The Comedy That Knew Itself

Me & Thee is the kind of drama that makes you smile like an idiot on the screen. It is not trying to be anything grand or deep, it is pure, warm, fluffy comedy and that honesty is exactly what makes it a fresh breath of air.
What gives the show its charm is how cleverly it builds its comedy and it starts with a simple but smart piece of character writing. Thee grew up watching his mother, a soap opera actress, in lakorn reruns. So when he speaks in grand declarations and dramatic flourishes, it never feels random or forced. It feels inevitable. This is a man who learned what love looks like from soap operas and that makes his every word and action more believable because for him this is how you express your love. He means every word sincerely. That sincerity is what saves the comedy from feeling cheap. Rather than playing its melodramatic dialogue straight, the writers let the characters mock it themselves, as if winking at the audience on their behalf. It is a meta move that could easily fall flat but it works beautifully, because of the three-way dynamic the show builds around it. Pond delivers Thee's most absurd lines with such ease and naturalness that the comedy never feels constructed. Est, playing Thee's secretary, responds to Thee's puppy love moments with facial expressions alone, his reactions capturing exactly the secondhand cringe the audience feels watching Thee turn soft. Peach takes a different role, verbally calling out Thee's lakorn-style dramatic dialogue, telling him plainly to get it together, giving the show's theatrical excess an in-universe critique. Together these three create a comedic system with two distinct frequencies, and the show rides both with confidence.

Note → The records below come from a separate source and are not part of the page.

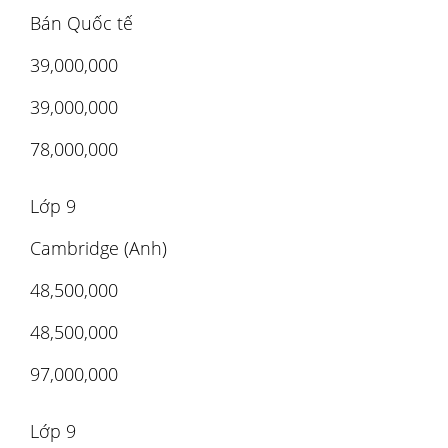
Bán Quốc tế
39,000,000
39,000,000
78,000,000
Lớp 9
Cambridge (Anh)
48,500,000
48,500,000
97,000,000
Lớp 9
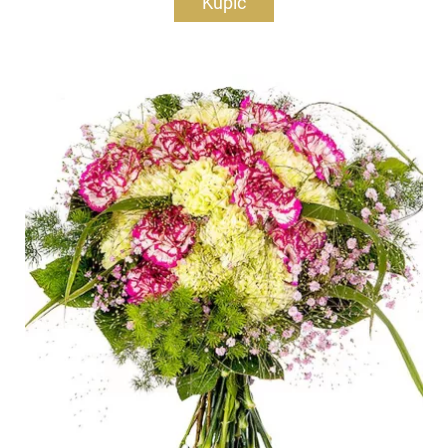
Kupić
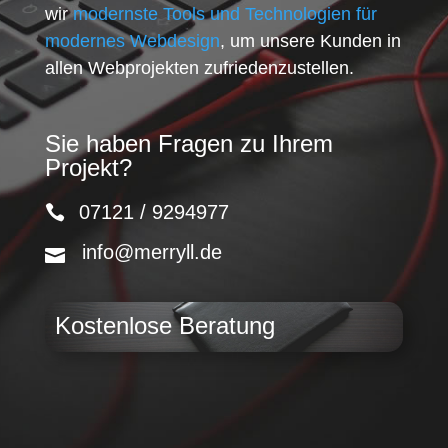
wir
modernste Tools und Technologien für
modernes Webdesign
, um unsere Kunden in
allen Webprojekten zufriedenzustellen.
Sie haben Fragen zu Ihrem
Projekt?
07121 / 9294977
info@merryll.de
Kostenlose Beratung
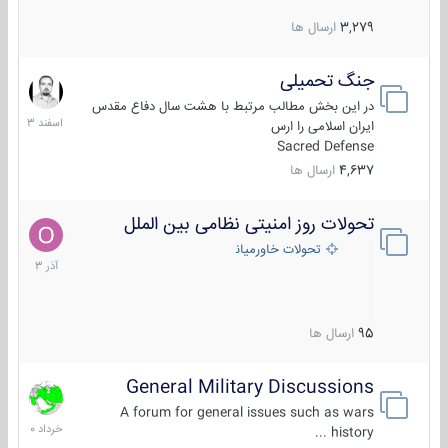
3,279
ارسال ها
جنگ تحمیلی
20
اسفند
در این بخش مطالب مرتبط با هشت سال دفاع مقدس
1403
ایران اسلامی را ارس
Sacred Defense
4,637
ارسال ها
تحولات روز امنیتی نظامی بین الملل
21
آذر
تحولات خاورمیانه
1403
95
ارسال ها
General Military Discussions
10
خرداد
A forum for general issues such as wars
1400
history ...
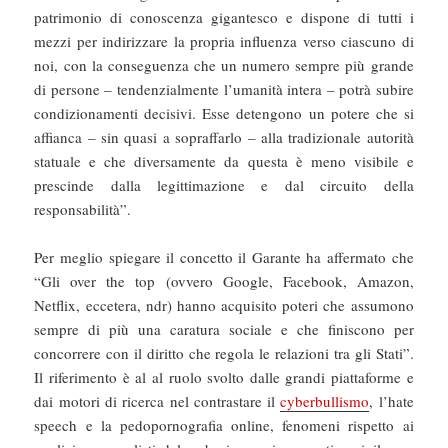
patrimonio di conoscenza gigantesco e dispone di tutti i
mezzi per indirizzare la propria influenza verso ciascuno di
noi, con la conseguenza che un numero sempre più grande
di persone – tendenzialmente l’umanità intera – potrà subire
condizionamenti decisivi. Esse detengono un potere che si
affianca – sin quasi a sopraffarlo – alla tradizionale autorità
statuale e che diversamente da questa è meno visibile e
prescinde dalla legittimazione e dal circuito della
responsabilità”.
Per meglio spiegare il concetto il Garante ha affermato che
“Gli over the top (ovvero Google, Facebook, Amazon,
Netflix, eccetera, ndr) hanno acquisito poteri che assumono
sempre di più una caratura sociale e che finiscono per
concorrere con il diritto che regola le relazioni tra gli Stati”.
Il riferimento è al al ruolo svolto dalle grandi piattaforme e
dai motori di ricerca nel contrastare il
cyberbullismo
, l’hate
speech e la pedopornografia online, fenomeni rispetto ai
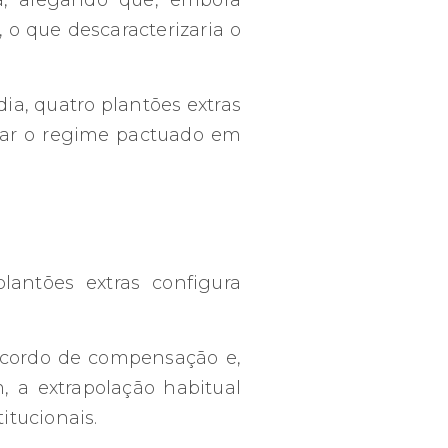
sa, alegando que, embora
 o que descaracterizaria o
ia, quatro plantões extras
idar o regime pactuado em
lantões extras configura
 acordo de compensação e,
, a extrapolação habitual
itucionais.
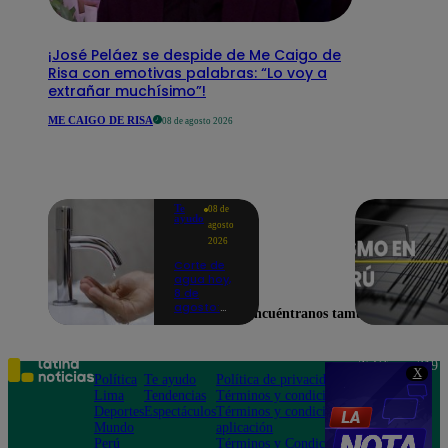
¡José Peláez se despide de Me Caigo de
Risa con emotivas palabras: “Lo voy a
extrañar muchísimo”!
ME CAIGO DE RISA
08 de agosto 2026
Te
08 de
ayudo
agosto
2026
Corte de
agua hoy,
8 de
agosto:
Encuéntranos también en
horarios y
distritos
afectados
sin el
Teléfono: 219
X
servicio de
Política
Te ayudo
Política de privacidad
1000
Sedapal
Lima
Tendencias
Términos y condiciones
Av. San
Deportes
Espectáculos
Términos y condiciones
Felipe 968
Mundo
aplicación
Jesús María
Perú
Términos y Condiciones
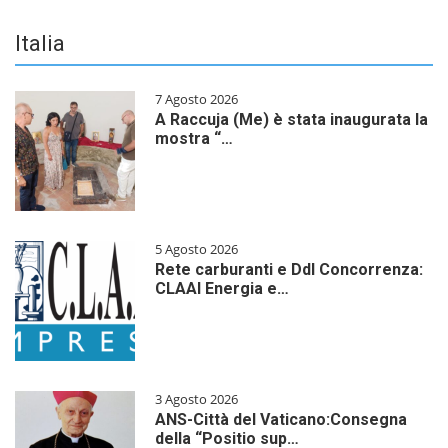
Italia
7 Agosto 2026
A Raccuja (Me) è stata inaugurata la
mostra “…
5 Agosto 2026
Rete carburanti e Ddl Concorrenza:
CLAAI Energia e…
3 Agosto 2026
ANS-Città del Vaticano:Consegna
della “Positio sup…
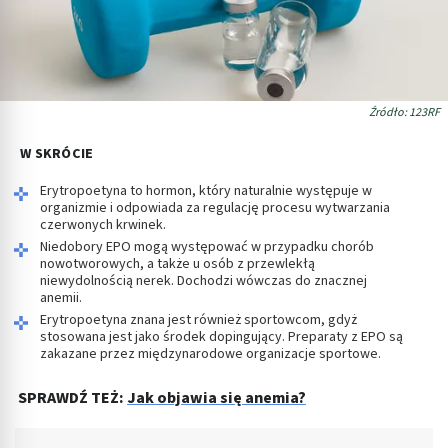
Źródło: 123RF
W SKRÓCIE
Erytropoetyna to hormon, który naturalnie występuje w
organizmie i odpowiada za regulację procesu wytwarzania
czerwonych krwinek.
Niedobory EPO mogą występować w przypadku chorób
nowotworowych, a także u osób z przewlekłą
niewydolnością nerek. Dochodzi wówczas do znacznej
anemii.
Erytropoetyna znana jest również sportowcom, gdyż
stosowana jest jako środek dopingujący. Preparaty z EPO są
zakazane przez międzynarodowe organizacje sportowe.
SPRAWDŹ TEŻ:
Jak objawia się anemia?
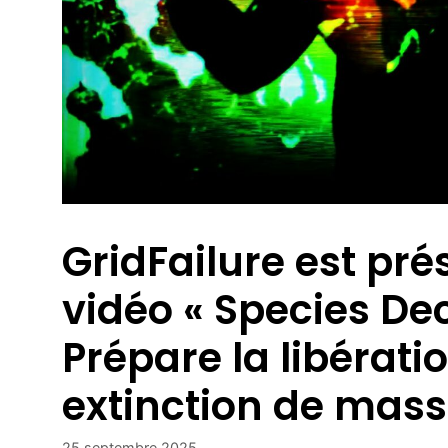
GridFailure est pr
vidéo « Species Dec
Prépare la libérati
extinction de mass
25 septembre 2025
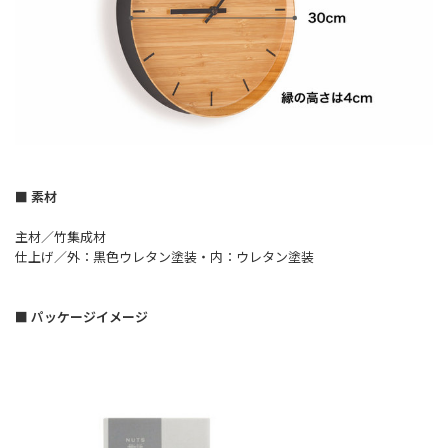
■ 素材
主材／竹集成材
仕上げ／外：黒色ウレタン塗装・内：ウレタン塗装
■ パッケージイメージ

It is when we look closer at the characters that the cracks begin to show. Peach as the other half of the central romance is where the show stumbles most and what makes it frustrating is how much potential he carries. His backstory is quietly devastating: an abusive childhood, a sister he had to raise alone, a boy who was forced to grow up before he ever got to simply be a child. There is one moment in the hospital where Peach tells Thee that he makes him feel like a child again and in that single line the show reveals everything it could have been. A man that guarded, learning to rely on someone for the first time, is a romance worth watching. But the writers never return to it. His past is hinted at and abandoned, and the actor struggles to fill the silence the writing leaves behind. What Peach needed was not more screen time — he needed the writers to trust the story they had already started telling. A single moment of jealousy, possessiveness, or visible longing would have made his love for Thee feel earned. Without it the romance leans entirely on Thee's shoulders and never quite balances.
The mafia backstory woven into Thee's family history has the same problem: it is all suggestion and no substance. In a light comedy this does not ruin anything, but it is a missed opportunity. A character as charming as Thee deserved a past that added genuine depth rather than just a label others fear.
Despite these gaps, Me & Thee earns a solid 8 out of 10. It is fresh, it is warm, and it has two performances that take the show further than the writing alone deserves. Watch it when you need something light that makes you feel good and smile like crazy. It delivers exactly that, and sometimes that is enough.